DALL·E 2025-03-05 09.06.54 - A professor teaching in a college lecture hall, depicted in the style of an old master painting. The professor, dressed in 1950s attire with a tweed j.webp

What is this site?

Great question! This site is a collection of free (or partially free) tools to help college professors both enhance their teaching, but also become familiar with AI tools available (and what they can do). I use these tools frequently for various tasks. I've included links to large language models and other tools that can help you create custom course content, design classroom games, generate fictional data for analysis, and much more!

This site is a work in progress, and I am continually updating it. Please let me know your suggestions (click the about me area, and scroll to the bottom to get my contact info).

Thanks!


Site Overview


A Quick Reason Why I’ve Done This…

Generative AI—the kind of artificial intelligence that creates content—is evolving at lightning speed. Some argue it could reshape society as profoundly as the internet or the industrial revolution.

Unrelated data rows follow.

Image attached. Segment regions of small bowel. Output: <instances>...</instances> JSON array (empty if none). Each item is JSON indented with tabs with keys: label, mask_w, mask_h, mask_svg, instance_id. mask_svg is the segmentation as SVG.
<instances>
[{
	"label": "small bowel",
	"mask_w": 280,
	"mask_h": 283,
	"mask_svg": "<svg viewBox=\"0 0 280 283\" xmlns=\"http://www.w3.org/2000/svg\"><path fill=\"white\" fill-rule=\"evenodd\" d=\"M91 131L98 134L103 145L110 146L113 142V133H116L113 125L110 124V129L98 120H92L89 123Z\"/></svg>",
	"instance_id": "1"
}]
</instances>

Yet while some college faculty have embraced AI and others have sworn it off, most simply don’t know how to use it effectively in the classroom. And that’s a problem—because the best way to prepare our students for an AI-driven world is to understand these tools ourselves.

The way we teach hasn’t changed much in thousands of years. Picture Socrates under a tree, sharing his wisdom as students hurriedly take notes. Sound familiar? In many college classrooms, that same dynamic is still playing out—professors lecturing, students taking notes. But the world outside our classrooms is shifting fast, and we need to shift with it.

Higher education is standing on the edge of a major shift. Nearly every degree program claims to prepare students to think critically and solve problems—but in a world where AI is becoming a daily tool, are we actually equipping them with the skills they need? If we want our students to use AI effectively, we have to start by understanding it ourselves.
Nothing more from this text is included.